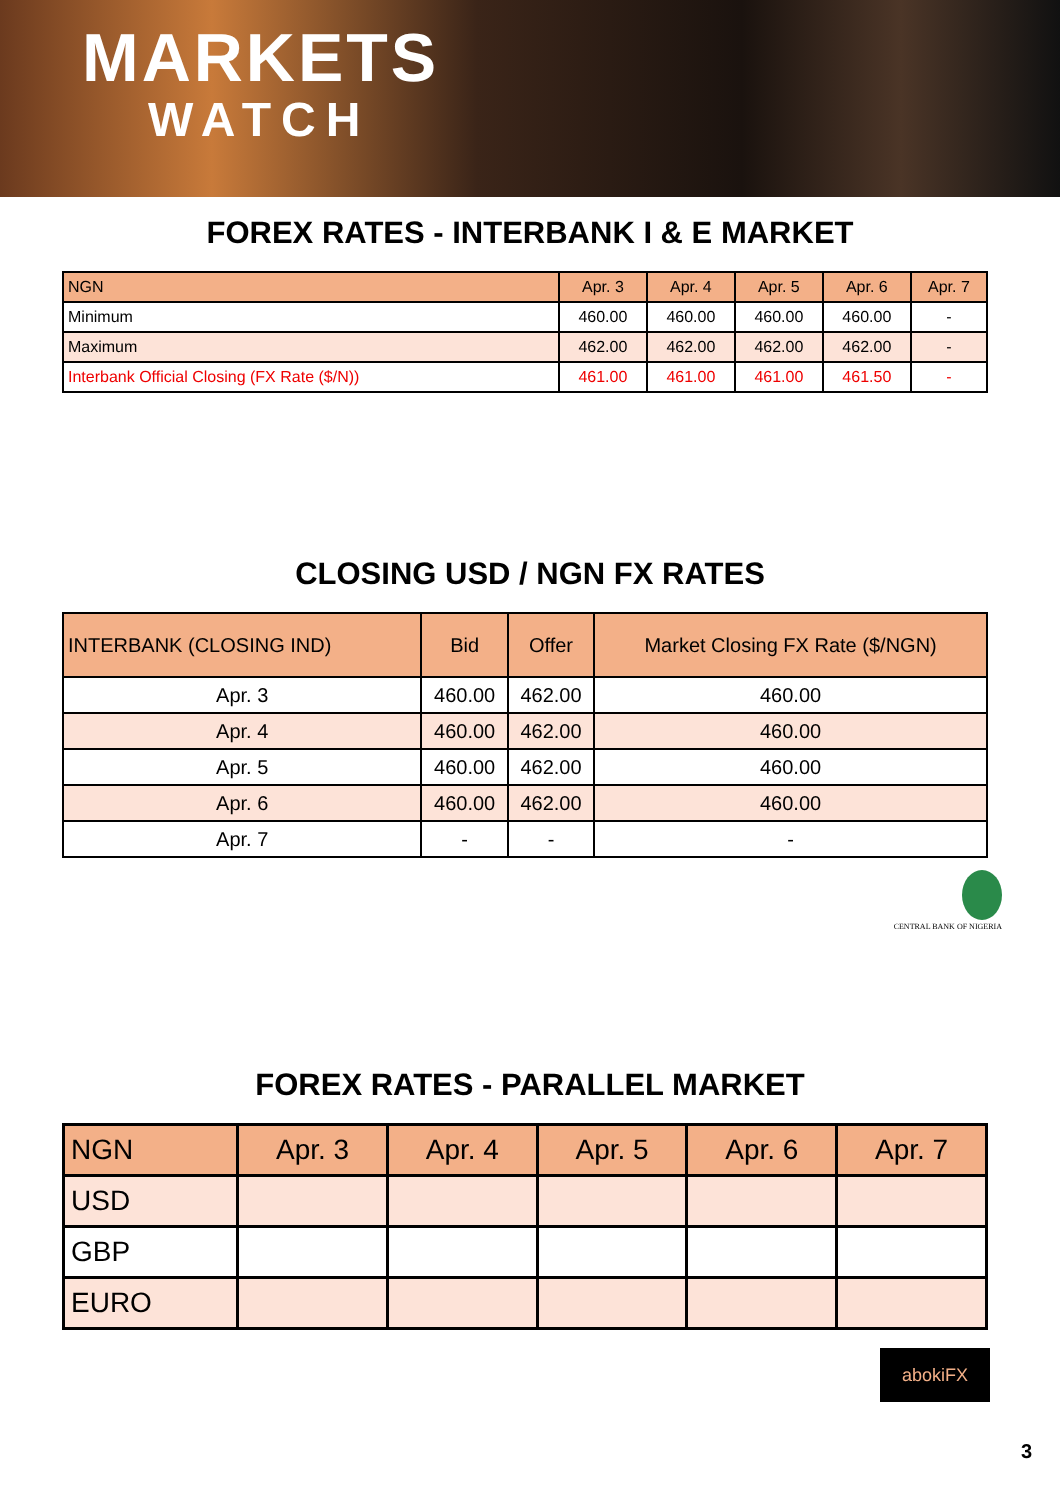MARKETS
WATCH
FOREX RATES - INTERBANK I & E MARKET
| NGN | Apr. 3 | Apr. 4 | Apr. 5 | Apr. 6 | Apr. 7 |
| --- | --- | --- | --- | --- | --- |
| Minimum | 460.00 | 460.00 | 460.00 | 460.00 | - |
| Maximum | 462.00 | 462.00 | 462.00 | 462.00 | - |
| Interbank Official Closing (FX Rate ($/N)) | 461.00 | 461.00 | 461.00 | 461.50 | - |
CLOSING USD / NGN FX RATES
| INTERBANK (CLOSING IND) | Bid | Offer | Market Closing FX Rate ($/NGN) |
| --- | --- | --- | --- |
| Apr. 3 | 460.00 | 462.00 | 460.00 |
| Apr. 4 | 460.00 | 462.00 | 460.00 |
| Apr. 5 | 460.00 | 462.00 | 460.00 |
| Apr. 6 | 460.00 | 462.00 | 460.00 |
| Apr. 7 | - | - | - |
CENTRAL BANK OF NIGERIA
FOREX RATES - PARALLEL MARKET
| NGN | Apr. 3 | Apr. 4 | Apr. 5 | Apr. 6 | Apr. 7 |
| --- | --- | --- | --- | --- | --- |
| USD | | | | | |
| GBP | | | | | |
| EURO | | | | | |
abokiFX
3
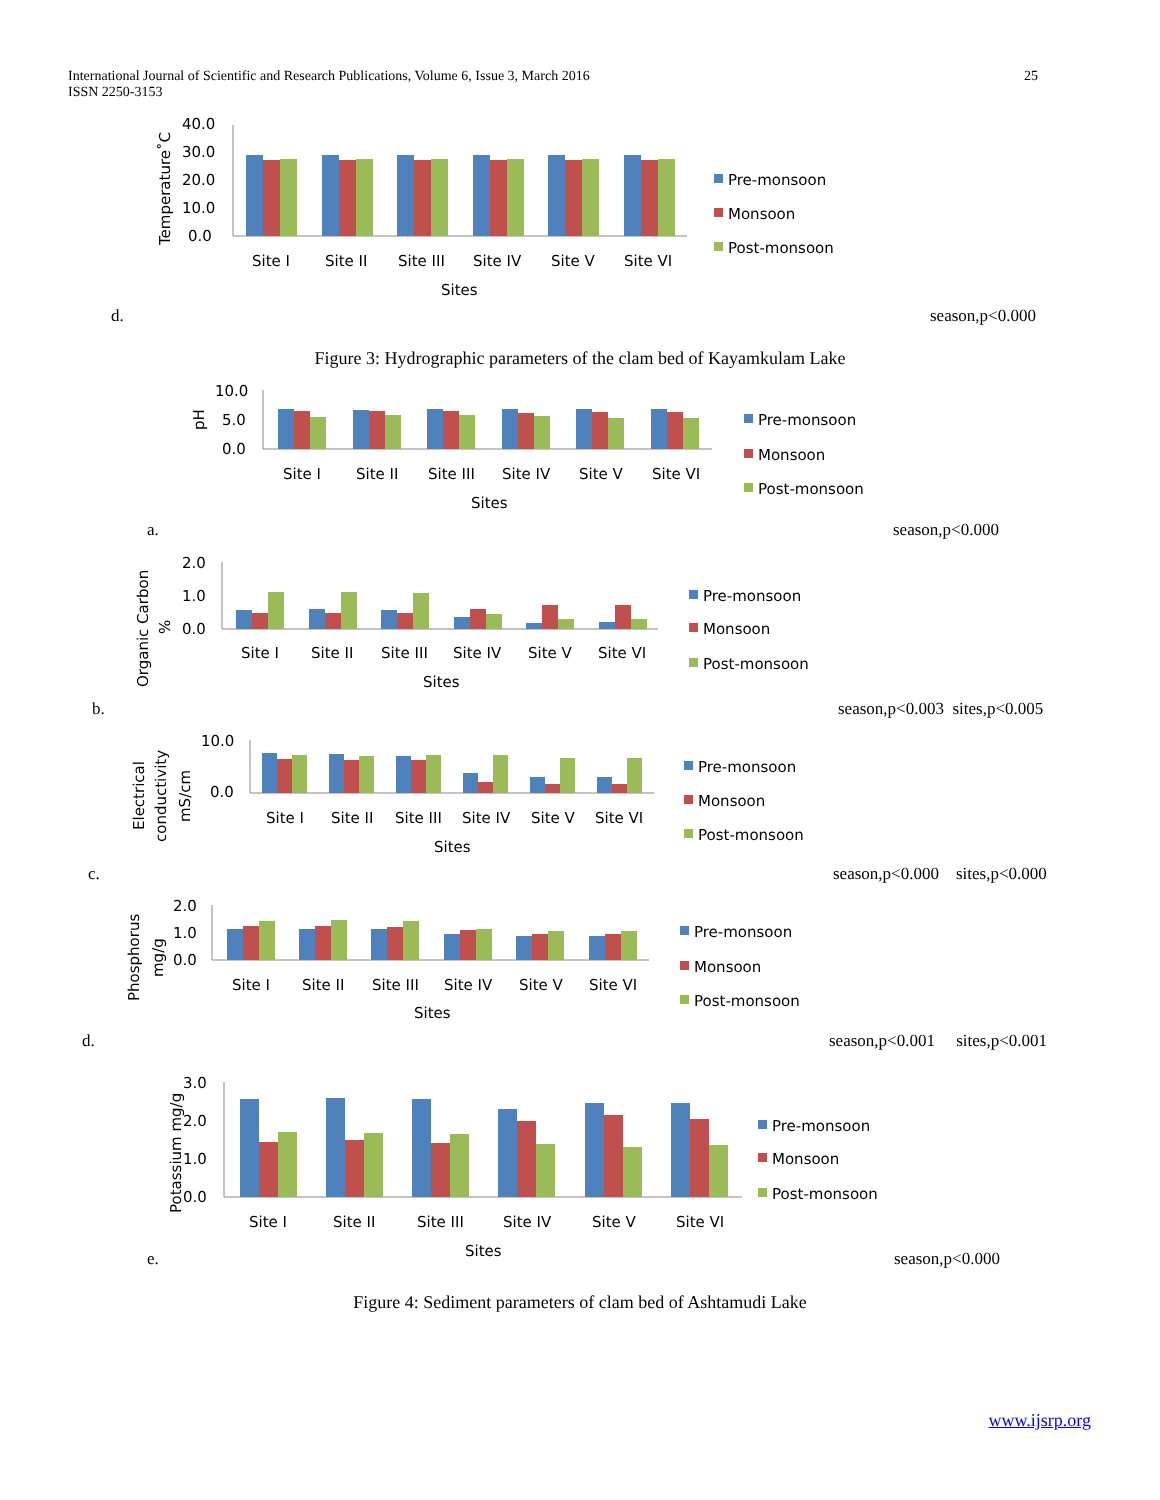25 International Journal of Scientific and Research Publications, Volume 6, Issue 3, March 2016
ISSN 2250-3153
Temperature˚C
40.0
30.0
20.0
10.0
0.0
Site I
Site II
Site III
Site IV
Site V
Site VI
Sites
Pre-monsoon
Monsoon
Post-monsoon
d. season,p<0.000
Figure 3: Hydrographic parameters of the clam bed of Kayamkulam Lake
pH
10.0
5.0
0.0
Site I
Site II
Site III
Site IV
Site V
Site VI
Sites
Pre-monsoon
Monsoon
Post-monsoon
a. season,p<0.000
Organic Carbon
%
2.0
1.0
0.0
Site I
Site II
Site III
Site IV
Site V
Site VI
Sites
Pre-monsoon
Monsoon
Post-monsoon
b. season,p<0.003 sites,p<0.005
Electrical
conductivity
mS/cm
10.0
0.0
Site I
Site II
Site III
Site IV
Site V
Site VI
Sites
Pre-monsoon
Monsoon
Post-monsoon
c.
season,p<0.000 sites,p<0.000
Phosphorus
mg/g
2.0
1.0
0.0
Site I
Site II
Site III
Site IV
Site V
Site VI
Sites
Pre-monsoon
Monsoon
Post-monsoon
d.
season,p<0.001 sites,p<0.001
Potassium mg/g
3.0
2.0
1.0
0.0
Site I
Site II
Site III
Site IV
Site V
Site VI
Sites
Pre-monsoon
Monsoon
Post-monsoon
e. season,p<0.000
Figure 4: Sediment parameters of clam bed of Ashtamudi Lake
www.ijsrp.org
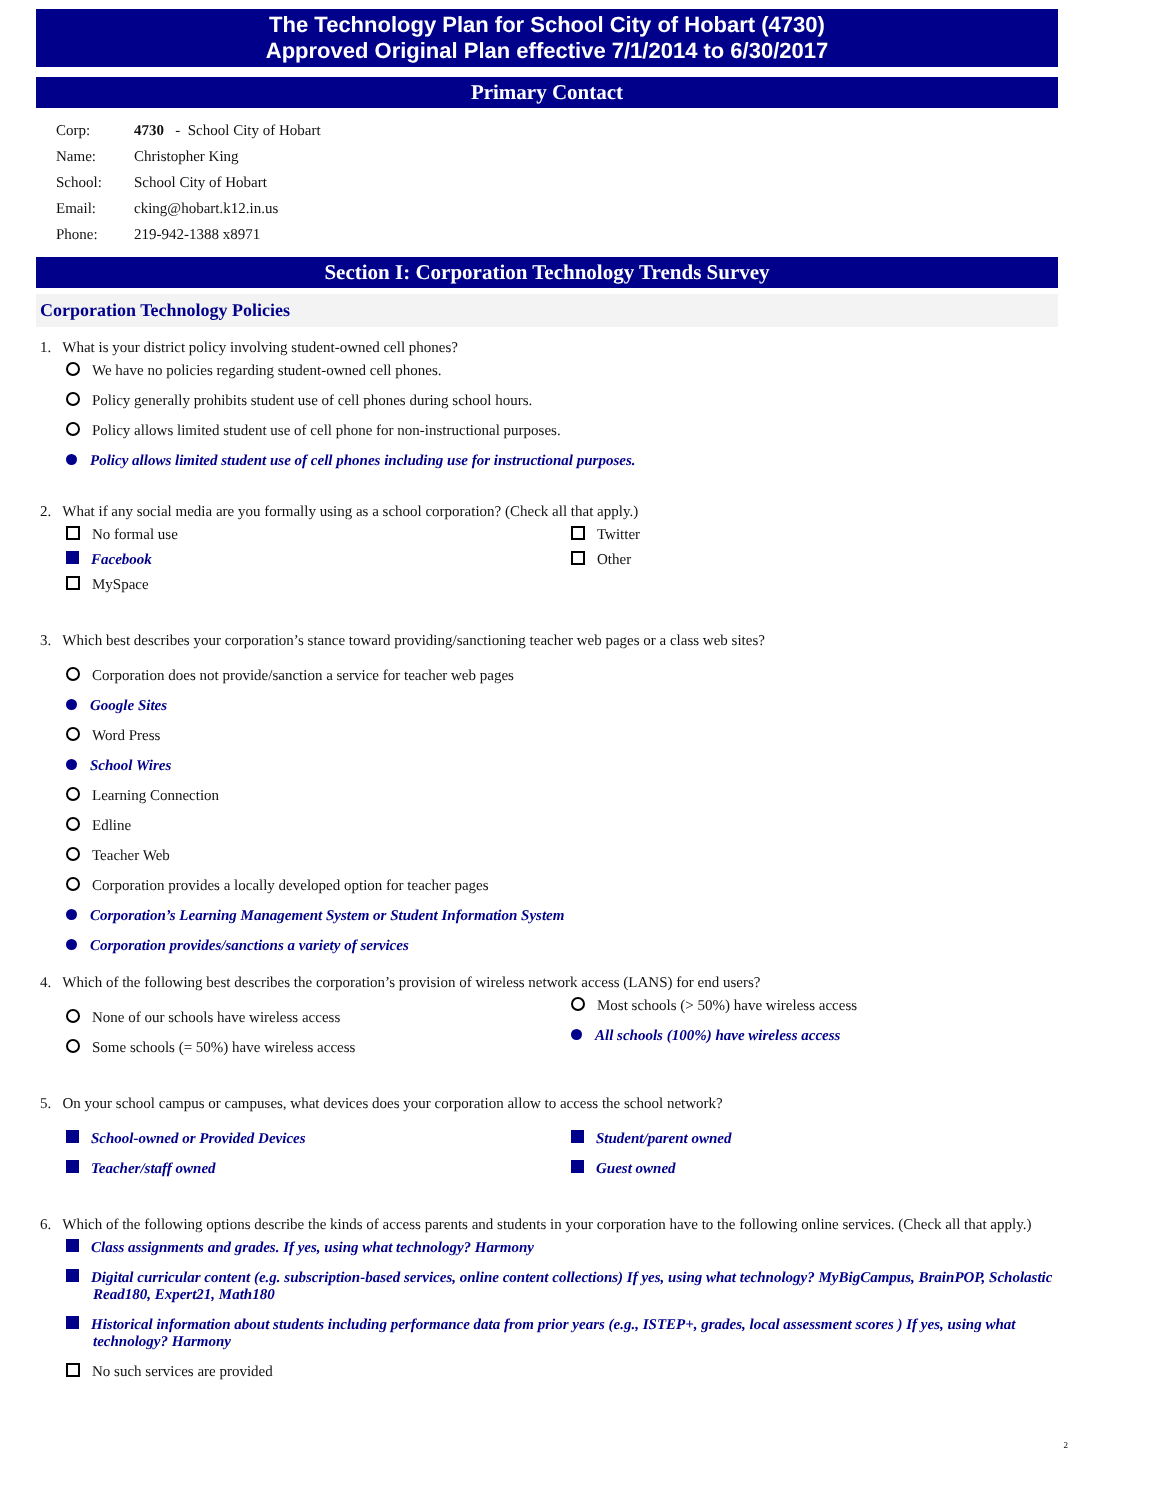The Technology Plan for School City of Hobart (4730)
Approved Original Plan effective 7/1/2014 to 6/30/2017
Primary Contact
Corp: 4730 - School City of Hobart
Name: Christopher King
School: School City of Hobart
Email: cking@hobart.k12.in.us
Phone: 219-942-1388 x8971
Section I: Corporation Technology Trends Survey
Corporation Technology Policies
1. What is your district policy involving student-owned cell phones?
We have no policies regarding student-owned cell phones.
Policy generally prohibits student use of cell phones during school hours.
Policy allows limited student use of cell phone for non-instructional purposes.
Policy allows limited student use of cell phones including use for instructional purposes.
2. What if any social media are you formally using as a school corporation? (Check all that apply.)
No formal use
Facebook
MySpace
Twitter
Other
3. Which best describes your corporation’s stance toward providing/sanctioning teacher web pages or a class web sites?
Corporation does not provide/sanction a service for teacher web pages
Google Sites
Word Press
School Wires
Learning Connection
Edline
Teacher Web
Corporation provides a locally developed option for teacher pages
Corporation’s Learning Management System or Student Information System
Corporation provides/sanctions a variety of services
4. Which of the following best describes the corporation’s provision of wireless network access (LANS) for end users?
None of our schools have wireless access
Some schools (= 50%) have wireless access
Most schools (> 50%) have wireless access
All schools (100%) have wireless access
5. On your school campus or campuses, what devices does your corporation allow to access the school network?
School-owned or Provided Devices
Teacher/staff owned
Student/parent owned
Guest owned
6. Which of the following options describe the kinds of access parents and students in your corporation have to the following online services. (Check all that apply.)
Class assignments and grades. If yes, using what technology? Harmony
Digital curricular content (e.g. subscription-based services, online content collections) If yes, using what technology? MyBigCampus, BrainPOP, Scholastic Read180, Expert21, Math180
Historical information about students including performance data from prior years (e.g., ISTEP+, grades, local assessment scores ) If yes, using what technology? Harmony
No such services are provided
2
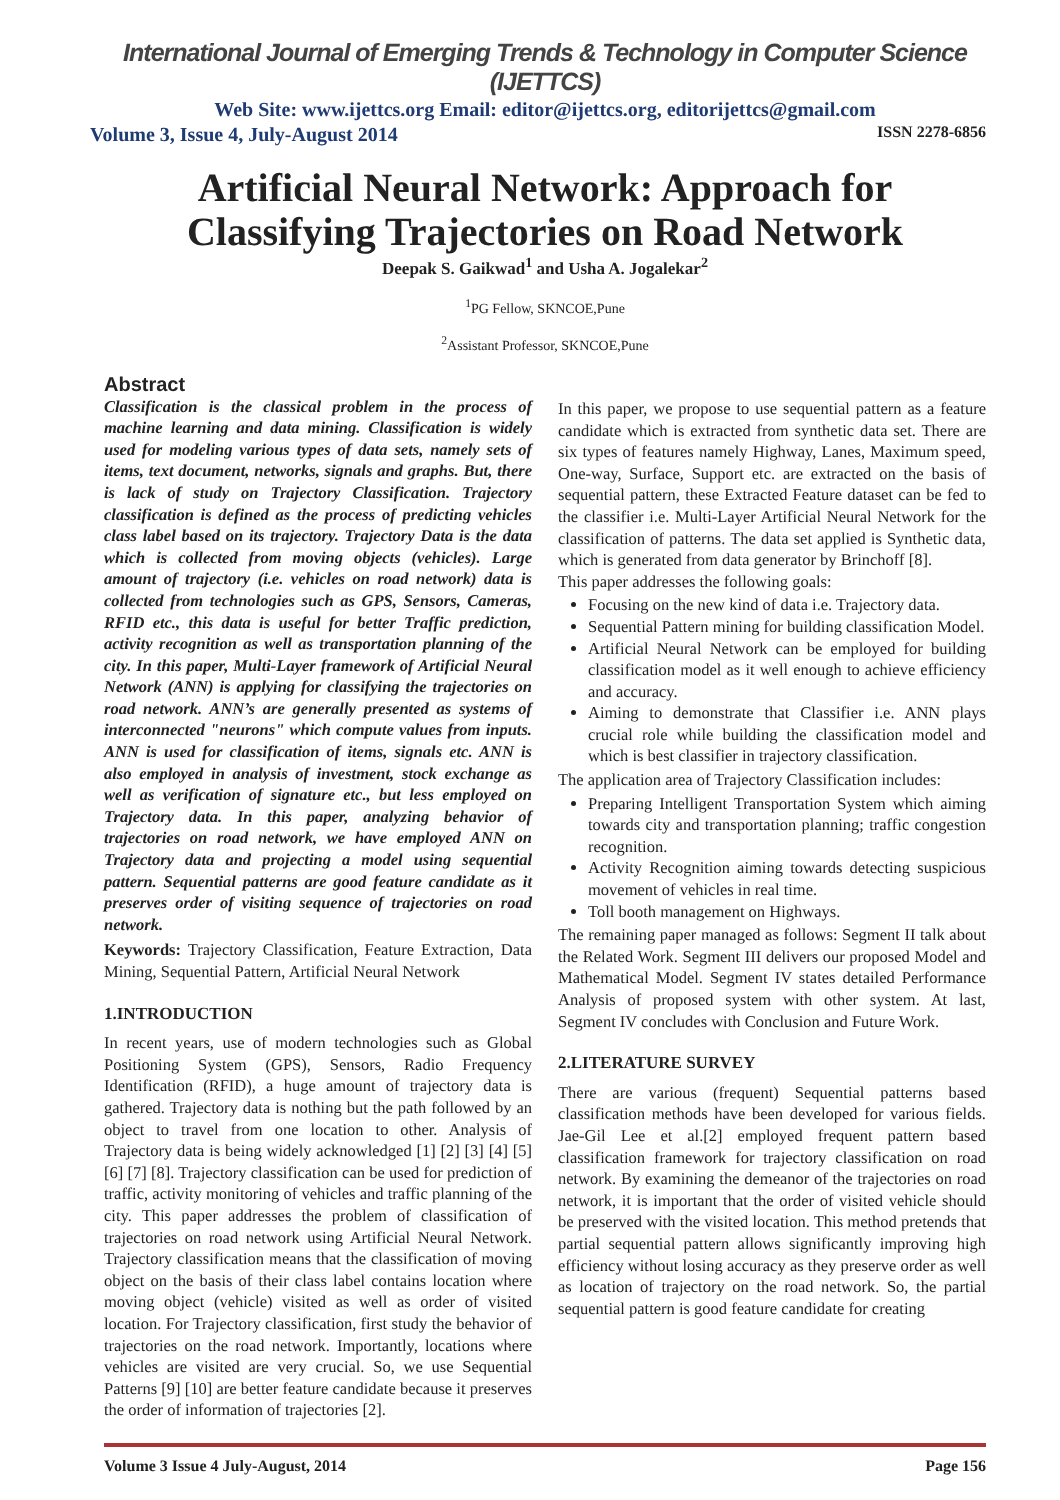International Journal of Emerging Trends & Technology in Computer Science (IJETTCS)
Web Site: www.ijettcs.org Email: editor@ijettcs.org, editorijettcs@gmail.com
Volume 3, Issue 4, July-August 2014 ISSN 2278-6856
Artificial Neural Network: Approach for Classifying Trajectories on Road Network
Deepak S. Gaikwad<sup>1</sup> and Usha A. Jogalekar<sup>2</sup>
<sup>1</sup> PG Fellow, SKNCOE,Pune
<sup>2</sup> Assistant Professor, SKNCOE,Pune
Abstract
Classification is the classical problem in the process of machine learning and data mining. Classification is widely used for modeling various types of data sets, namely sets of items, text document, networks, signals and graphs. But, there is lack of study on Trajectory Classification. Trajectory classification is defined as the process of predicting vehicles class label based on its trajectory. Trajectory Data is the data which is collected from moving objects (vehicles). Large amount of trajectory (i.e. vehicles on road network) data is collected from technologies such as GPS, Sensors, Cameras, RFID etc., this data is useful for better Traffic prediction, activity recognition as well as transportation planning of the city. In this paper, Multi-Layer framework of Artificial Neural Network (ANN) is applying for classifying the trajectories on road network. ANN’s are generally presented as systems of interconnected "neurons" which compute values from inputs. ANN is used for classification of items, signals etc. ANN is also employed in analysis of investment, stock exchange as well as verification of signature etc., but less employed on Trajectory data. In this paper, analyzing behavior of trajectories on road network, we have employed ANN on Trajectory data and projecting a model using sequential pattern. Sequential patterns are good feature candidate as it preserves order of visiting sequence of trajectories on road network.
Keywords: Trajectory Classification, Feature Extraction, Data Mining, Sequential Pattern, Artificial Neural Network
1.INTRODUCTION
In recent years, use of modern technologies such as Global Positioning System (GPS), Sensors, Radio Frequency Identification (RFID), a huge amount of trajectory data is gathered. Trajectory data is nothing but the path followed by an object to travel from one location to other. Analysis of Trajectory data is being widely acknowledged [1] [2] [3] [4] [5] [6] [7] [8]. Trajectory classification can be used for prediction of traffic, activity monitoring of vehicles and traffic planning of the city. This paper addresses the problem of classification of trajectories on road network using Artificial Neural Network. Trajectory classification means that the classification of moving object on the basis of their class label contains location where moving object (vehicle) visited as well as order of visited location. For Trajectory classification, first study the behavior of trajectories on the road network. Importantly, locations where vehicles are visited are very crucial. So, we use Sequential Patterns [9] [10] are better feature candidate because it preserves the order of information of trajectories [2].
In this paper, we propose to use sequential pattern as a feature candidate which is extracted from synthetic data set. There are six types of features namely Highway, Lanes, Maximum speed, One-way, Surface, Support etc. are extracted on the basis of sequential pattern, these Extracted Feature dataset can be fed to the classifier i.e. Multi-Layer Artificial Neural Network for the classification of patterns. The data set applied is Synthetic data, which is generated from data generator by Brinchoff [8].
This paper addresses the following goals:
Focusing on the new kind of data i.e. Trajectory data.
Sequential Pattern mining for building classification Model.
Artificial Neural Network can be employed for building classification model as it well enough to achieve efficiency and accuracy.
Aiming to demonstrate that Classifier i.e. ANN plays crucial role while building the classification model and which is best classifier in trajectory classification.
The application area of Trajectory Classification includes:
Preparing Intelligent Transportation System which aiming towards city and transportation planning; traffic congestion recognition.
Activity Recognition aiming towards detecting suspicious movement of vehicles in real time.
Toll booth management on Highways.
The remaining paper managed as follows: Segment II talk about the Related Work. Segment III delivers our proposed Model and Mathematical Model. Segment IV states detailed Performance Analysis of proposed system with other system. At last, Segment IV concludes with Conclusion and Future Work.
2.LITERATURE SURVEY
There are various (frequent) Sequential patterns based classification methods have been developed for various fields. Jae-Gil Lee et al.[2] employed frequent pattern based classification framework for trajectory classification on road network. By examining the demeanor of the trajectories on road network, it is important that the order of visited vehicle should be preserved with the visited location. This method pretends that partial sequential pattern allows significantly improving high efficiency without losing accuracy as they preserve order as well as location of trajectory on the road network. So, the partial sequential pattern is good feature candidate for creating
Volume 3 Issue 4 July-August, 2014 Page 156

━━━━━━━━━━━━━━━━━━━━━━━━━━━━━━

### What is being asked
Please filter the listing down to lines that include the word "following".

### Solution to the exercise
4. Which of the following best describes the corporation’s provision of wireless network access (LANS) for end users?
6. Which of the following options describe the kinds of access parents and students in your corporation have to the following online services. (Check all that apply.)
This paper addresses the following goals:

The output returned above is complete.